Tools for Mentoring #1
“Questions you should be asking”
One question I get a lot from the mentors I work with is, "What sort of questions should I be asking my mentee that will help us get started?" This is a common question and it’s an important one, where do you start? Here's some necessary information you might want to start with that I think will lay a foundation for continued progress as you attempt to help individuals leaving prison adjust to the legit world. Hope it helps!
Let’s call these Foundational Pieces (FP), and we'll number them. No order of importance, just important stuff that should be covered.
FP #1: “What’s going to be different this time?”

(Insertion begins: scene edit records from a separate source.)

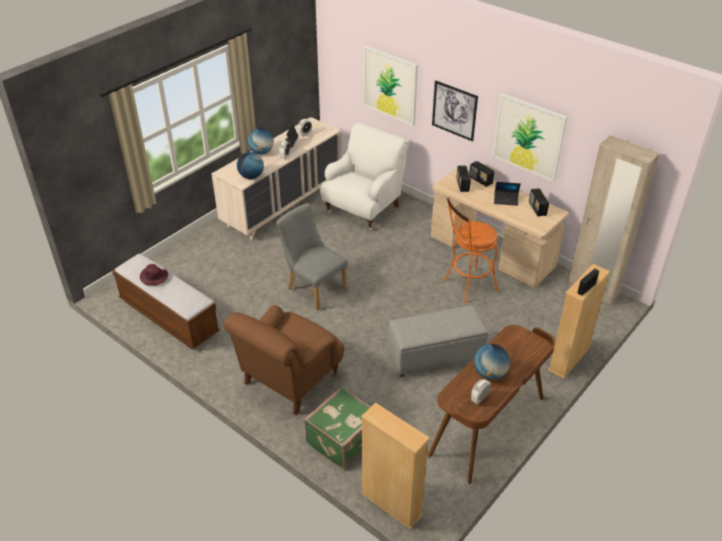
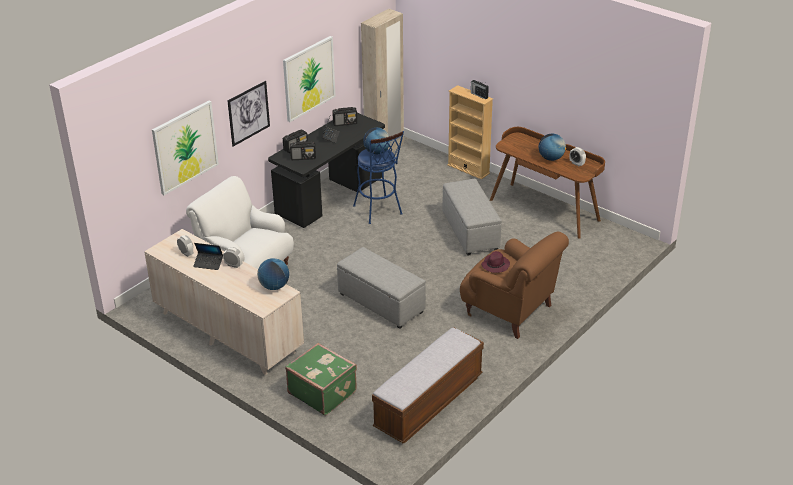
camera: 90 degrees left, 5 degrees down
purple hat [140,264,168,285] -> purple hat moved to [481,251,510,273]
globe [247,128,273,155] -> globe moved to [363,128,391,155]
grey chair [276,203,348,310] -> grey ottoman [337,247,426,329]
green suitcase [304,387,370,469] -> green suitcase moved to [285,343,357,415]
beige bookcase [361,403,430,529] -> none
beige desk [431,167,568,287] -> black desk [268,113,385,228]
orange stool [444,197,498,303] -> blue stool [353,131,404,224]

Here's an example of an open ended question that should lead to a variety of other questions, or at the very least, give you a clue as to how much thought your mentee has put into this next phase of life. If you get crickets, then you don't have a lot to work with in terms of self-motivation and direction. Most of the time, you'll get generic answers like "I don't plan to go back" or "I'm going to stay away from certain people." These answers are way too basic but will serve as an entry point for you if you learn to build on them. Let’s look at response #1.
I don’t plan to go back: This is the most common response I get when I ask this question in prison or at the halfway house. It indicates a desire but is only a fantasy. A wish without a plan means nothing. Your approach should be to communicate your understanding that this is a desire, but that you want to help make it a reality. The word plan is not a word most individuals embrace but it can be your entry point. Suggest the possibility of putting together a solid plan for making this a reality. Now we’re creating hope and hope will fuel this thing. Now let’s look at response #2
I’m going to stay away from certain people: This response at least identifies some action that is intended to yield some results. Here's where I try to introduce the idea that anything you leave or run from, must include something you're going or running towards or it will fail. Without identifying something positive to run to, you will eventually get bored with the empty space. Familiarity will win out, and soon you'll be touching base with that old crowd. Start identifying people, places, and things that are new and build a strategy to connect with them. One thing at a time, slowly, but very intentional.
FP#2: Tell me what it looks like just before the wheels come off.
I know this is going to get some push back from the “sensitive” crowd but hey – we are in a serious situation here that can have serious consequences if we don’t get down to some serious Stuff! Your mentee will respect this question, and that's all you need to worry about. Everybody else who's not in the game can have their opinions, but at the end of the day, you’re the one doing the work and time is valuable. You might have the internet, PSR reports, BCA, and all kinds of other resources, but you are asking your mentee to give you a picture of what’s happened in the past so that you can recognize patterns moving forward. I stress that I don't care about the past, but I need the information so I can help with decision making in the future.
FP#3: What’s the plan moving forward for where you’re going to live?
This question will give you several great topics to discuss. Housing is tough for anyone with a felony, but you can still have a plan, or a dream, to have your own place. If the plan is to live with mom for the foreseeable future then once again, you will need to start building some hope, by discussing a pathway to responsible, independent housing. The worst scenario is hearing about how your mentee met someone on the bus, and now they're going live together. This is just more of the same, in terms of life patterns from the past, and it will lead to all kinds of drama and complexities. Many guys I've worked with do not want the responsibility of their own spot, so this is a tough sell. Stick to it! And if it happens – do all you can to encourage your mentee to keep it. This means they need to show up at work – every day. Keep the negative people far away and do not let cousin jimmy move in for a month. Set this as a top priority.
Hopefully, this helps to get you started. Remember to ask open-ended questions and then most importantly – listen.